◆ **PROBLEM TO SOLVE**
Copy every line of text in the rows below word for word, leaving out the pictures.

◆ **SUPPLIED MATERIAL**

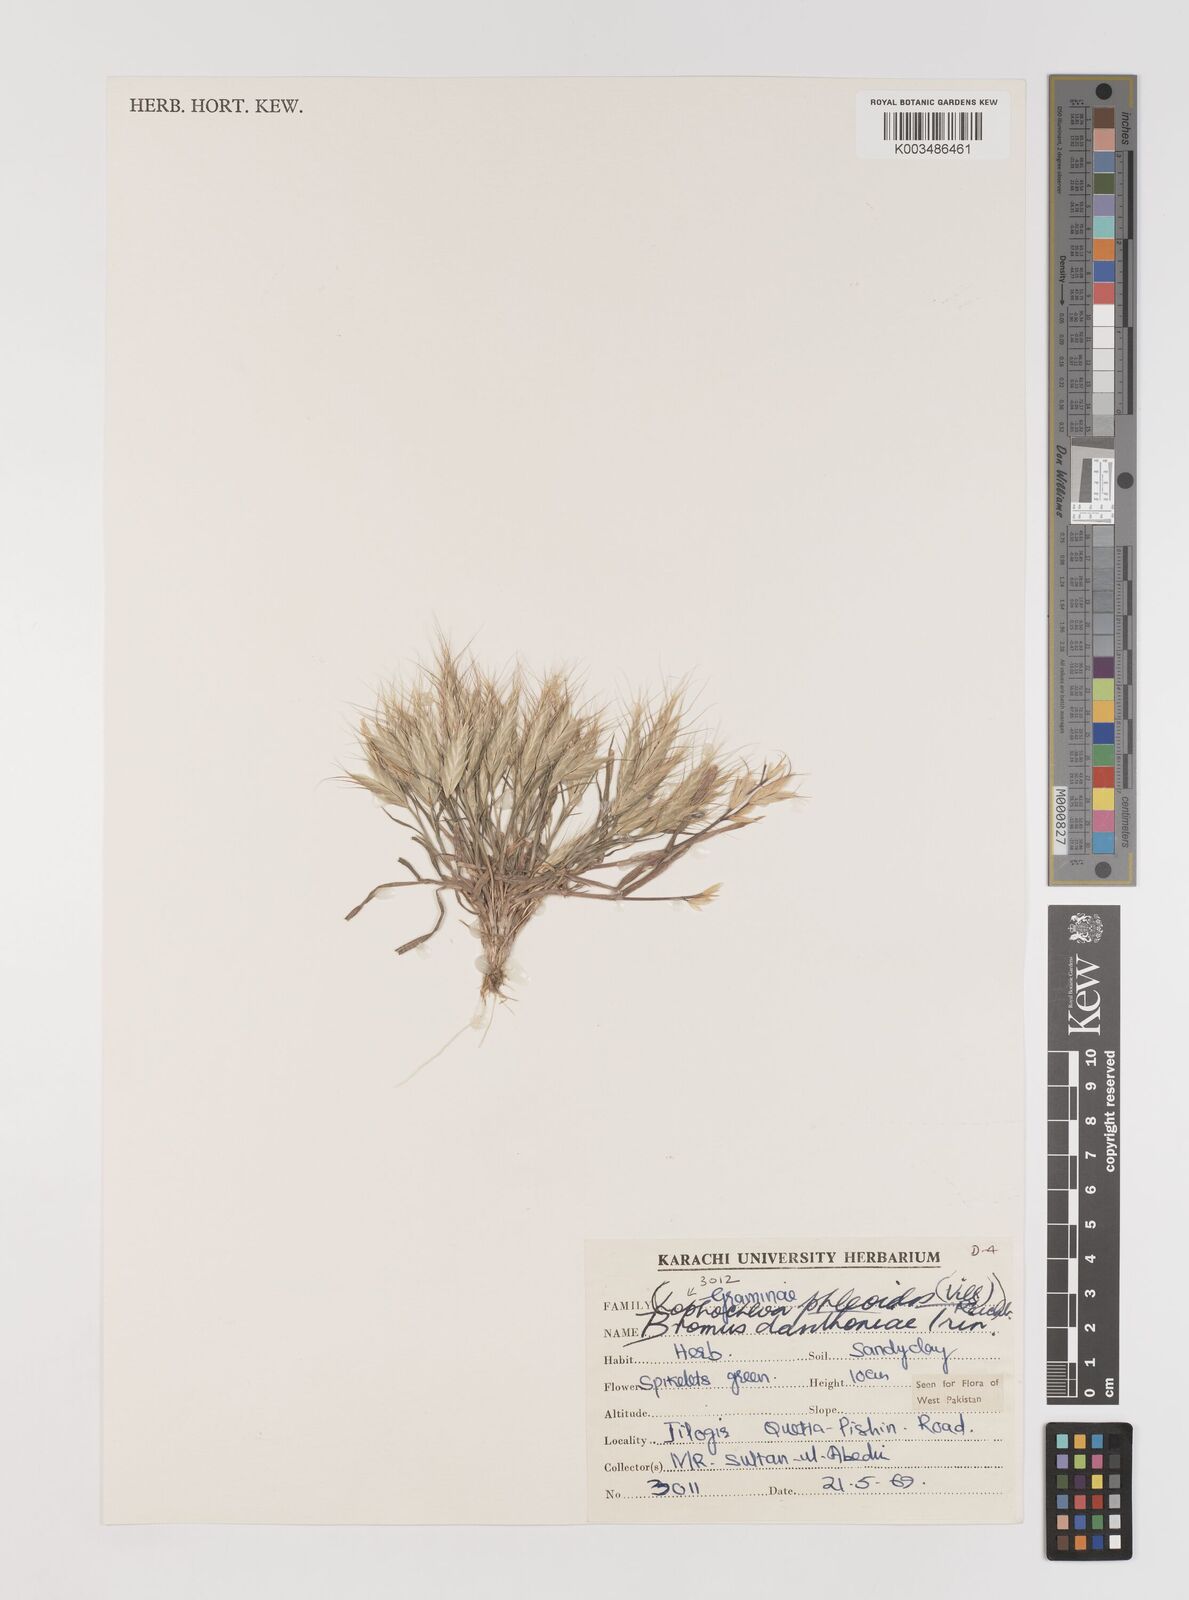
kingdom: Plantae
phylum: Tracheophyta
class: Liliopsida
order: Poales
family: Poaceae
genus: Bromus
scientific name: Bromus danthoniae
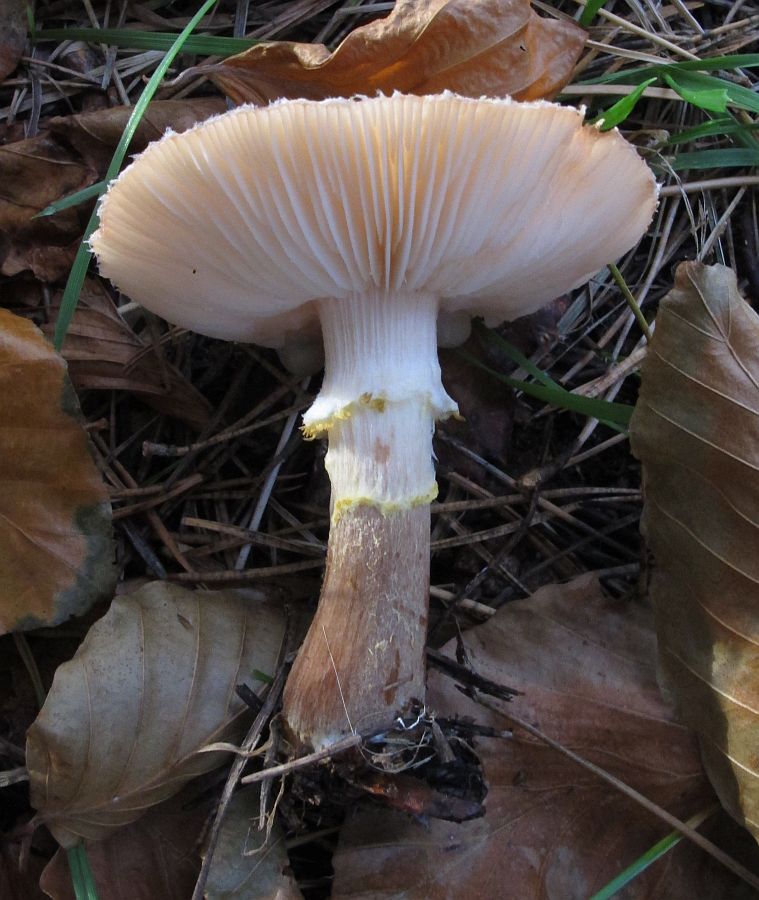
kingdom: Fungi
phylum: Basidiomycota
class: Agaricomycetes
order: Agaricales
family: Physalacriaceae
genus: Armillaria
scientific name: Armillaria lutea
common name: køllestokket honningsvamp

◆ **WRITTEN SOLUTION**
kingdom: Plantae
phylum: Tracheophyta
class: Liliopsida
order: Poales
family: Poaceae
genus: Bromus
scientific name: Bromus danthoniae
kingdom: Fungi
phylum: Basidiomycota
class: Agaricomycetes
order: Agaricales
family: Physalacriaceae
genus: Armillaria
scientific name: Armillaria lutea
common name: køllestokket honningsvamp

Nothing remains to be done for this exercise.